Skill Evaluation#

Moving from “it feels better” to “I have proof” when measuring AI agent skill quality.

The Problem#

LLM agents are non-deterministic. Manual testing captures one sample from a distribution. “Vibes-based” evaluation misses regressions, false positives, and edge cases. As Karpathy noted: “The eval is often harder than the task itself.”

Three-Tier Framework#

Tier	Method	Cost	Frequency	Catches
1	Deterministic graders	~$0	Every commit	Command execution, file existence, sequence, format
2	LLM-as-judge	$0.01–0.20/eval	PRs, nightly	Code quality, conventions, readability (rubric-based)
3	Human review	$0.50–5.00/eval	Sparingly	Calibration, edge cases, high-stakes decisions

“The best eval is one that actually gets run.” — Anthropic

Four Categories of Success Criteria#

Outcome: Did the task complete? Is the output correct?
Process: Did the agent invoke the right skill? Follow intended steps?
Style: Does output follow conventions?
Efficiency: No thrashing?

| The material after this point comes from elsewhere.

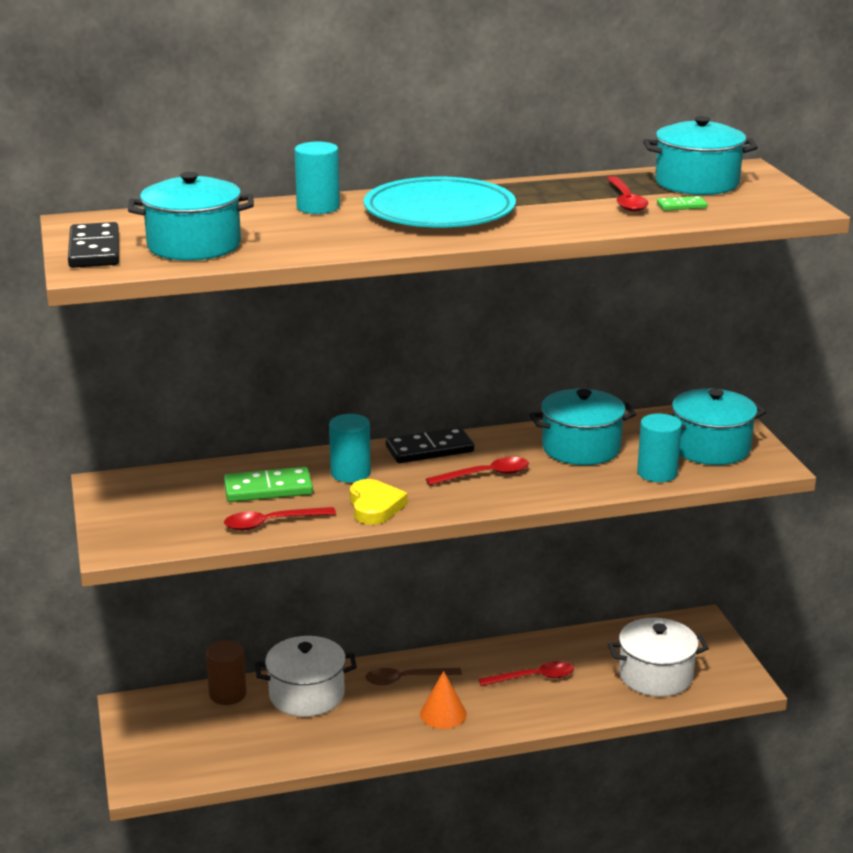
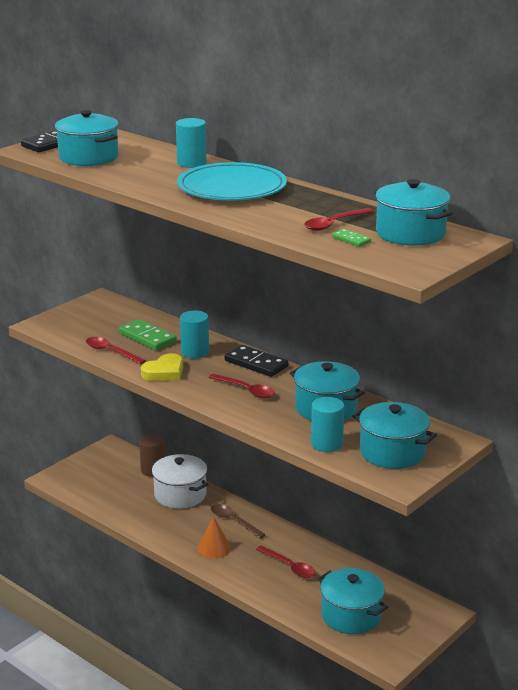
camera: 55 degrees right, 0 degrees up
white pot [608,618,709,697] -> turquoise pot [317,568,388,634]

Reasonable token usage?

Every criterion must be binary and programmatically checkable.

Test Design#

20–50 prompts per skill minimum
Include negative controls (prompts that should NOT trigger the skill)
Use pass@k metrics (probability of success in k attempts) — run 5–10x minimum
Feed production failures back into eval sets continuously

LLM-as-Judge Pitfalls#

Position bias (prefers first/last options)
Verbosity bias (longer = higher scores)
Self-preference (models prefer own family’s output)
Inconsistency (same input, different scores across runs)
GPT-4 class: 70–85% agreement with human evaluators

What’s Missing in the Ecosystem#

The ten-pillars-agentic-skill-design paper explicitly acknowledged “no original controlled study” as a limitation. The key-insights-agentic-landscape analysis identified evaluation as a top gap. This framework provides the methodology to fill that gap, but no tool in the wiki has fully implemented it yet.